In fact, Barnsley’s own Project 10 Productions currently counts several Toronto Film School alumni among its key employees and collaborators – namely Class of 2015 Film Production graduate Shelby Bronstine and 2018 Writing for Film & Television valedictorian Caleigh Bacchus.
“During my time at Toronto Film School, we’ve recognized talent and we’ve been able to work with graduates, students and alumni to find opportunities for them in the industry,” Barnsley said.
“We’ve found creative voices that we’ve helped support and connect with agents, who have then gone on to be hired in writing rooms. We’ve also found support staff to help our productions and in our offices. The talent coming out of Toronto Film School is second to none. These students and these graduates are set ready and industry ready.”
Bronstine, whom Barnsley hailed as the company’s ‘rising star,’ was first hired by Project 10 in May 2019 as its Development and Office Coordinator and was promoted just a year later to serve in her current role as the company’s Manager of Business Affairs and Operations.
“Caleigh is building a foundation for an exceptional career in television,” he told Playback for a recent ‘10 to Watch’ spotlight article the online magazine wrote about Bacchus. “I have no doubt that she will be running and creating shows in the coming years. She is definitely a talent to watch.”
With the film and television industry currently booming in Toronto, even despite the COVID-19 pandemic, Barnsley said he’s excited to be stepping into a new role at Toronto Film School that will allow him to mentor even more students like Bronstine and Bacchus to success in the industry he loves.

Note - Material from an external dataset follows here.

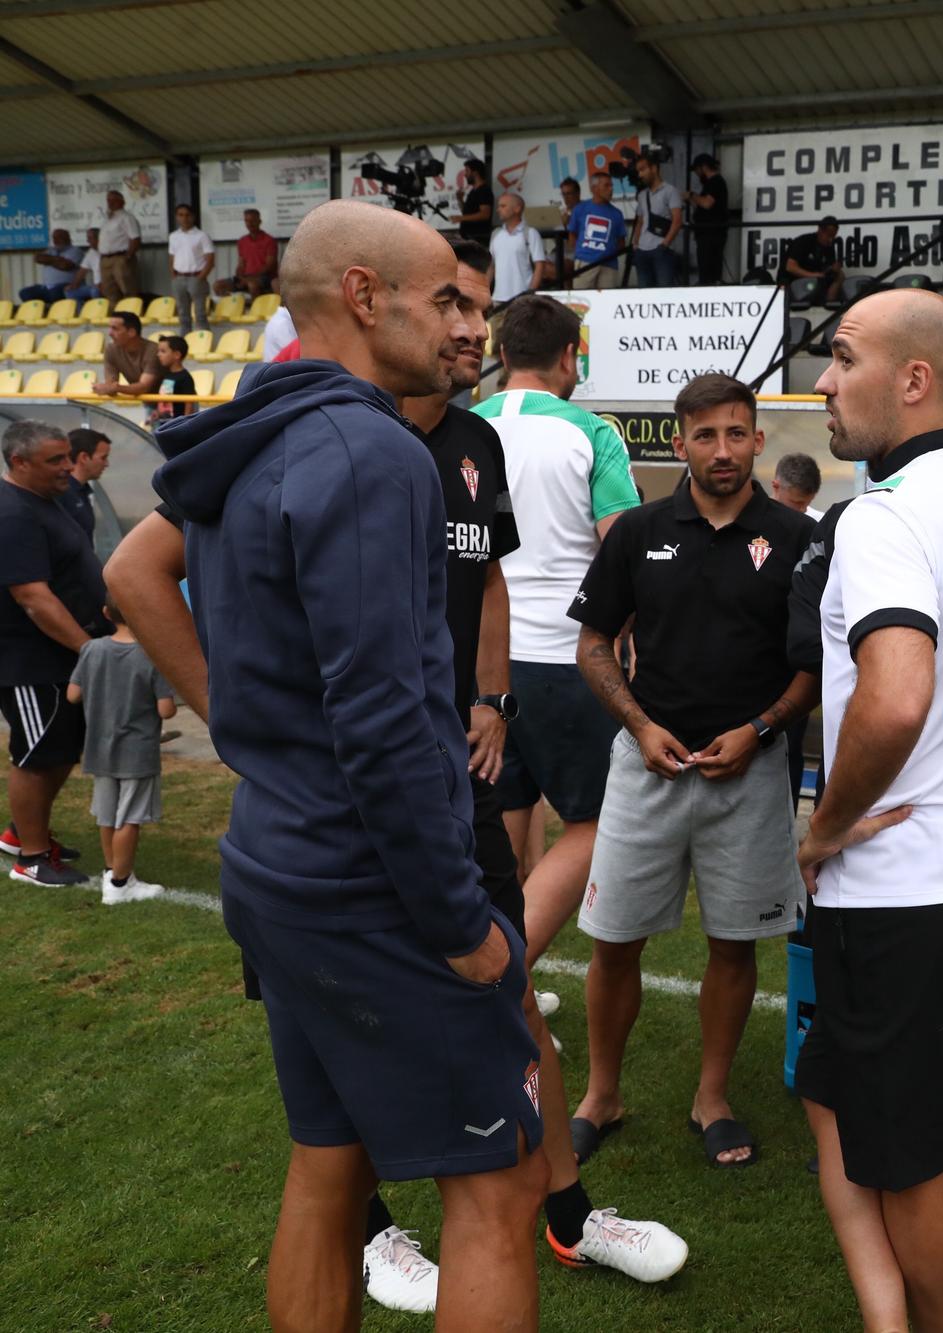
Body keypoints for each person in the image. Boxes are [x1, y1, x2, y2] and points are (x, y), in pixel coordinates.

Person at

“Nothing energizes me more than walking into a Toronto Film School classroom. When I can be in the same room as these passionate, energized, driven young voices, it gets me excited about the future of this industry. It sparks a fire in me…to make sure that our students and our graduates have every opportunity available to ensure that they leave their mark,” he said.
“Toronto Film School is a feeder of talented, industry-ready people who are ready to contribute to this incredible industry that is growing and booming.”

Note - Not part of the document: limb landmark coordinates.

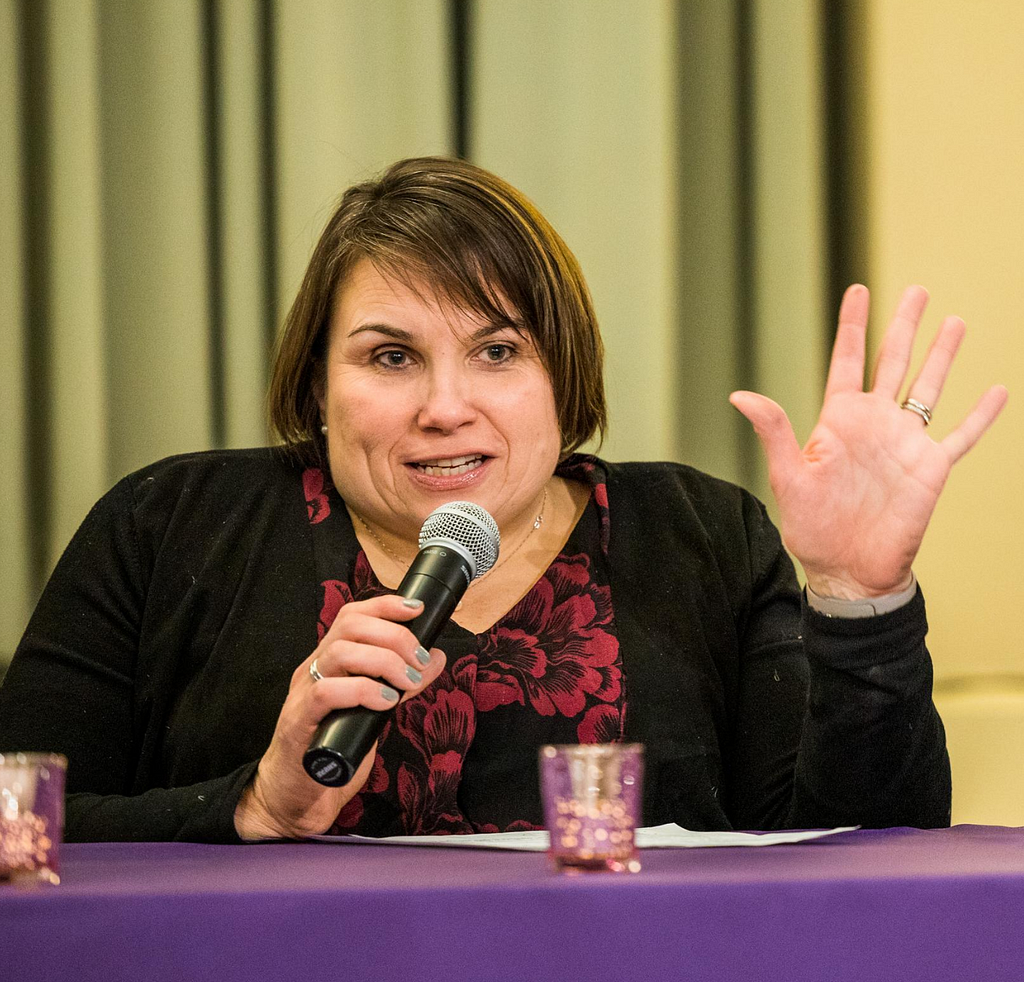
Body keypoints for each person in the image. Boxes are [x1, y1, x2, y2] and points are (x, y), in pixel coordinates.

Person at [0, 157, 1007, 842]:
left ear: (564, 377)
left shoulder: (703, 539)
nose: (447, 407)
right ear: (315, 384)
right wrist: (253, 804)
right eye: (390, 356)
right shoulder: (168, 525)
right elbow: (18, 825)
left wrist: (857, 600)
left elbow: (858, 855)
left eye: (497, 350)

Barnsley will officially take over the helm as Toronto Film School’s new president upon Dr. Rick Davey’s retirement from the role on July 1 – a transition Davey himself has forecasted will be a transformative one.
“For our faculty, students and community, this news signals an exciting transformation. Andrew will strengthen important connections to industry, government and other educational institutions,” he said.
Likewise glowing in his appraisal of his predecessor, Barnsley said he’s looking forward to stepping into Davey’s shoes and furthering the vision he originally set out for the school.
“When I look back on my four years here at Toronto Film School, I wouldn’t be where I’m sitting right now, I wouldn’t be excited about the changes we’re going through, if it wasn’t for the support and vision of Dr. Rick Davey,” he said.
“He’s pointed me in the right direction, as he has pointed Toronto Film School in the right direction. We are poised for greatness in an institution that’s already great and I’m very excited about the future. I owe so much, as does the entire community here, to Dr. Rick Davey.”